We're Literary 2: To Read Makes Our Speaking English Good
There's more to life than watching Buffy the Vampire Slayer! No. Really, there is! Honestly! Here's a place for Buffistas to come and discuss what it is they're reading, their favorite authors and poets. "Geez. Crack a book sometime."
I wouldn't say that about the whole series, ita. But it depends on what you mean by "rape-oriented." A rape (with the anti-hero Covenant as rapist) occurs early in the first book of the first series, and there are significant consequences (you could even say its shadow hangs over the series). But that's the only one I recall.
So if "rape-oriented" means that a rape is a key event, yes. But if "rape-oriented" means that there's one rape after another, no.
I used oriented to try and back off themed. Not sure what the right word really is. Inspired? Tainted? Coloured?
I thought about that also, but decided that since, in the Covenant books, the rape was a Bad Thing, and only happened the once, I file it in a different category than the space series, where the chick gets raped and raped and raped, and starts to really dig on it, and we're supposed to align with the rapists POV.
There's anti-heroes, and then there are assholes.
I *think* this Covenant book is a, um, pre-quel. A la Star Wars.
I *think* this Covenant book is a, um, pre-quel.
It would kind of have to be, no?
I still resent the fact that despite completely hating Covenant, and completely hating the story Donaldson was telling, I still couldn't put the books down until I finally flung White Gold Wielder across the room.
Huh. I flung
Lord Foul's Bane
across the room. Literally. First book I've ever done that with (but not the last). Right about the time the rape scene happened, in fact.
Then I went back and read all 6, a few years later, as two of my best friends LURVED them. They're okay. His description of the physical link with the Land felt right; I felt that way about New Mexico, and I know he lives in NM. Otherwise, eh.
I read his other stuff too, up until the space ones, when the first one in the series became a wall-banger and I stopped.
Is "This Corrosion" by Sisters of Mercy based on
Lord Foul's Bane?
Huh. I flung Lord Foul's Bane across the room. Literally. First book I've ever done that with (but not the last).
I waited until the end of the last book, but my flinging was also literal. I felt pretty bad afterwards, not for hating it so much, but because I'd borrowed it from a friend.

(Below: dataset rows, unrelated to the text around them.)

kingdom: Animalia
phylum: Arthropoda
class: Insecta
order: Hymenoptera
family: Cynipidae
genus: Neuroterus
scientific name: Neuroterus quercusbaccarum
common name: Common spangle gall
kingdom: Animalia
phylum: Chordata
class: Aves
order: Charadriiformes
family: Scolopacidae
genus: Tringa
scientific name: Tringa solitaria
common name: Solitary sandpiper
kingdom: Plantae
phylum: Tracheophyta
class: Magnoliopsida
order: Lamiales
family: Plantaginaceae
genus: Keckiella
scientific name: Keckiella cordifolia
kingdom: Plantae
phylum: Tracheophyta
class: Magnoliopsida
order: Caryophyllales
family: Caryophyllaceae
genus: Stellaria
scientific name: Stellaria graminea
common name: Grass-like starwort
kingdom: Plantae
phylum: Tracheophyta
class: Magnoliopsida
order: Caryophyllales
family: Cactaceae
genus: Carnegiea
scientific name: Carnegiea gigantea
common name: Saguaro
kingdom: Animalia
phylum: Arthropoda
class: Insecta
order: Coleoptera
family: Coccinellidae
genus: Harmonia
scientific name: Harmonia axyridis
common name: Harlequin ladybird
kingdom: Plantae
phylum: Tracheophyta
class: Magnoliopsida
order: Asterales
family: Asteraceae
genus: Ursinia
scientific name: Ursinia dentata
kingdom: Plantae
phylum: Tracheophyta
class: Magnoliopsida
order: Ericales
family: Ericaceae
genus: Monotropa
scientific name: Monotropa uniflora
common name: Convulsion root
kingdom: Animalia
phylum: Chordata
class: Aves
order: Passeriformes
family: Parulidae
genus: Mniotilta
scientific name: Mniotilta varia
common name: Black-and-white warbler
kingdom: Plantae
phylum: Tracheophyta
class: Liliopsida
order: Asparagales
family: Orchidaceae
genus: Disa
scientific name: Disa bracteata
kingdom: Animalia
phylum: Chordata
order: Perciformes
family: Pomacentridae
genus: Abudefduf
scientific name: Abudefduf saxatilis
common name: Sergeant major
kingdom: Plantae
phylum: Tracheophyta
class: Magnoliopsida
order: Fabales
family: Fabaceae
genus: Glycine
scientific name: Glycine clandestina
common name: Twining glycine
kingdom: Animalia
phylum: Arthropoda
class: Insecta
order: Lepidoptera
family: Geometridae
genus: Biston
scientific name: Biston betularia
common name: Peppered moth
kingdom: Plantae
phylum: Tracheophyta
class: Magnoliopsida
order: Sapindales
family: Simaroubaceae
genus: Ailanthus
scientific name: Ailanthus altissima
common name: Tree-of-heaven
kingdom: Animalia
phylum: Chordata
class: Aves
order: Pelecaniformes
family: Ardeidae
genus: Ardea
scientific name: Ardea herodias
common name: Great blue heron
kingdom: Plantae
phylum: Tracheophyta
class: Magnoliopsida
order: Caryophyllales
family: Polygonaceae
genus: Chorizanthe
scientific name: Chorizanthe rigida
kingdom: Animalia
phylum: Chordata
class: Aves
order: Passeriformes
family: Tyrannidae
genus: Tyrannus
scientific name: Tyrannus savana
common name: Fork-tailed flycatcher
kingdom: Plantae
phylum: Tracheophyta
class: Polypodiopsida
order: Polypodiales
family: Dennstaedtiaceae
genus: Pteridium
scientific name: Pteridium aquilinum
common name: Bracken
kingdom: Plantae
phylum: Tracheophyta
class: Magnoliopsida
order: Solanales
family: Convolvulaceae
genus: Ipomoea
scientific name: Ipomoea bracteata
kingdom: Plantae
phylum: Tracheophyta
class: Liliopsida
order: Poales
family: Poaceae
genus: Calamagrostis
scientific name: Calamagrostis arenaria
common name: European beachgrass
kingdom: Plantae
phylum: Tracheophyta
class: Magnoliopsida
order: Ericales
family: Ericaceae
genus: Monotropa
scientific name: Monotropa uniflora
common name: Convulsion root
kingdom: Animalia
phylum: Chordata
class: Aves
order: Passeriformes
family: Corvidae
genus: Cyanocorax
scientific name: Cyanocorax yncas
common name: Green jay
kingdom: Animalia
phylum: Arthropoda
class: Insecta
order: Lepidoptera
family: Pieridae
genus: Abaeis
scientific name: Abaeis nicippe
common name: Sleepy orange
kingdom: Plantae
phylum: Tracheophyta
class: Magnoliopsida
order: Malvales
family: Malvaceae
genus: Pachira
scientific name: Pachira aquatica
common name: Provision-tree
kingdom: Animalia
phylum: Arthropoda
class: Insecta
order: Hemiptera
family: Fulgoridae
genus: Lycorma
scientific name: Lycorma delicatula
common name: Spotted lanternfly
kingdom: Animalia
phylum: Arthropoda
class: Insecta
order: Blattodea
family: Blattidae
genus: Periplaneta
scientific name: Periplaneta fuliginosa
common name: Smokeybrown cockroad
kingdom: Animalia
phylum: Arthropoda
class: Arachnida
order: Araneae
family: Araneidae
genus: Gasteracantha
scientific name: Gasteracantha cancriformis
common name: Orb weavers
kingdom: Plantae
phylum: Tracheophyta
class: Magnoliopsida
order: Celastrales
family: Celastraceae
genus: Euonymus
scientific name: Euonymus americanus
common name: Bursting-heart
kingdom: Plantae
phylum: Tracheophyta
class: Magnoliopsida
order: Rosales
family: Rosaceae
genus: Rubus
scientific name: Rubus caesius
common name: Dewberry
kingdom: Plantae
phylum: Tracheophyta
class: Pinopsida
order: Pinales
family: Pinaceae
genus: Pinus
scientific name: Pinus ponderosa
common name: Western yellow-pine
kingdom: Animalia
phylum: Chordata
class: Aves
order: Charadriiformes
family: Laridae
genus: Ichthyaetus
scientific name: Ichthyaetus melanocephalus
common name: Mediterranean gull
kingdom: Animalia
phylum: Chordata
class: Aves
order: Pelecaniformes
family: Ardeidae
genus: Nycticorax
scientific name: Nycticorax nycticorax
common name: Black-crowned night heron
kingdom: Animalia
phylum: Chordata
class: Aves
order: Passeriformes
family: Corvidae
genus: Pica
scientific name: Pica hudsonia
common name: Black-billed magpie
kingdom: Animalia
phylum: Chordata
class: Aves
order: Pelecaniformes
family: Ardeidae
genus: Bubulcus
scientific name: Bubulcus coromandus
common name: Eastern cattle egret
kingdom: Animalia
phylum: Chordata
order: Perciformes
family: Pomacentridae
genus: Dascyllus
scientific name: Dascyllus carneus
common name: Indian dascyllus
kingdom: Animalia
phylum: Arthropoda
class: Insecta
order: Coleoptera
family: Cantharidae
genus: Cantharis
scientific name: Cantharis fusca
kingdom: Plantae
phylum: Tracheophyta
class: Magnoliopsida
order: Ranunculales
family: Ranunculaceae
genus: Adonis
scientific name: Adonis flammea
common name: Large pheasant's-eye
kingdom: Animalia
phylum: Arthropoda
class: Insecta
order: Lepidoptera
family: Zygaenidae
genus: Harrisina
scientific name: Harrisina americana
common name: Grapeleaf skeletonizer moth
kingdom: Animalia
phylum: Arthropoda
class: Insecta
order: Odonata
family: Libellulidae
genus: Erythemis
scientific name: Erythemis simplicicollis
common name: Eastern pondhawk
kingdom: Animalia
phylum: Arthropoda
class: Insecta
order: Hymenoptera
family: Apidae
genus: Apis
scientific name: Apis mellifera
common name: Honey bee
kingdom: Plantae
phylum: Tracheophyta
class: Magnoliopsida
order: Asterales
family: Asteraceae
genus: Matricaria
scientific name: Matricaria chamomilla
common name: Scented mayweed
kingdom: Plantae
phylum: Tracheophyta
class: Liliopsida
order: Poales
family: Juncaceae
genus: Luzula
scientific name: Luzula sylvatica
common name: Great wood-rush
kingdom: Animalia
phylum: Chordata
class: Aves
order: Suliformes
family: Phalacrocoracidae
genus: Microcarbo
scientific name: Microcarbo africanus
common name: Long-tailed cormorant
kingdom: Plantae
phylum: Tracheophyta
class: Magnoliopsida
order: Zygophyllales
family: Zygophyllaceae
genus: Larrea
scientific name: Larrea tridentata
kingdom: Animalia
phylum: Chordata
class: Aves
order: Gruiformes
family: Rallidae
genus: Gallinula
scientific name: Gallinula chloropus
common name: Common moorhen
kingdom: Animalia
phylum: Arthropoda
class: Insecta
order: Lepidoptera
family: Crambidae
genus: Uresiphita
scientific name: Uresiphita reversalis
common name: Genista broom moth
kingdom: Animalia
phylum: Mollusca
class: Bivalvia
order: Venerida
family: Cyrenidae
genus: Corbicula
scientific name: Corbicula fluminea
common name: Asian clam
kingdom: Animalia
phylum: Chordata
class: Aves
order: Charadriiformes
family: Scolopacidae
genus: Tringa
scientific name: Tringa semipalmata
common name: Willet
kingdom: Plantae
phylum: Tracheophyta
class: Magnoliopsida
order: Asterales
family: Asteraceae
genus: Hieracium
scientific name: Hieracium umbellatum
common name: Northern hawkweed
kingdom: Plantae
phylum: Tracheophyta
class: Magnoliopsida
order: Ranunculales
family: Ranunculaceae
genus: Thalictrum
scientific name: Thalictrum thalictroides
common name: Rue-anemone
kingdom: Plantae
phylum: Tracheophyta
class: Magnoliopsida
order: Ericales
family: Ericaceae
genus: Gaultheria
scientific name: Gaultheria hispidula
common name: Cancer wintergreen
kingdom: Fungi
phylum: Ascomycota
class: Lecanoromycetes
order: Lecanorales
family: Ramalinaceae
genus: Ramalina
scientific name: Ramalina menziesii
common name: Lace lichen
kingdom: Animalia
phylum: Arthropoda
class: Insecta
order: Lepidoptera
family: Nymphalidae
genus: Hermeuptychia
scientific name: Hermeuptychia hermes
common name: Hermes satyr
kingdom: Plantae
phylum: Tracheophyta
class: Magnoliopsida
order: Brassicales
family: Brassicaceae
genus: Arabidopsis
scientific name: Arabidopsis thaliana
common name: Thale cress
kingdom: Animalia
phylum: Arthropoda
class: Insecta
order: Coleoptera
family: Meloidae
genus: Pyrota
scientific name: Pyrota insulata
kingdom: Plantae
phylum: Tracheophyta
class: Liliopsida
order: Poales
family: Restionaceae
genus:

I hated the first Covenant book and never bothered with the rest. But I liked the two Mirror books. Less whining, I guess.
Ironically, just the other day I was pronouncing John McPhee's two-part essay on coal trains in the New Yorker kinda boring, because, I just don't care about coal trains. But the topic was boring, and, considering I was reading about coal trains, the writing was pretty good.
Oh, is that only a two-part? Thank goodness. I actually read all of the first part without really meaning to, because it kept me just interested enough to keep reading. But I sort of resented it, because I don't give that much of a rat's ass (1/16 of an ass, if you're wondering) and I didn't even gain interesting factoids.
Also, really couldn't get into the Covenant books. The rape didn't help, but I also think it takes a lighter hand to do an anti-hero effectively. Actually, I don't know what it takes, but something other than what he had. If I remember correctly, I found the main character alternately whiny and, er... dissociated? Disaffected? Distanced?
Calli, thank you, I thought I remembered reading something else by him but couldn't remember what. I'm not sure I liked the Mirror Books, but I was at least able to read them. I still felt like something was missing, but it may just be that I'm too attached to liking main characters and wanting at least some good things to happen to them.
I was depressed yet fascinated by the Covenant books when I read them 12 years ago because they were so unlike anything I'd read before. I'm not sure how they'd hold up now with practically my entire adult reading experience behind me (including much, much more fantasy--at the time I'd only ever read Narnia and the Belgariad).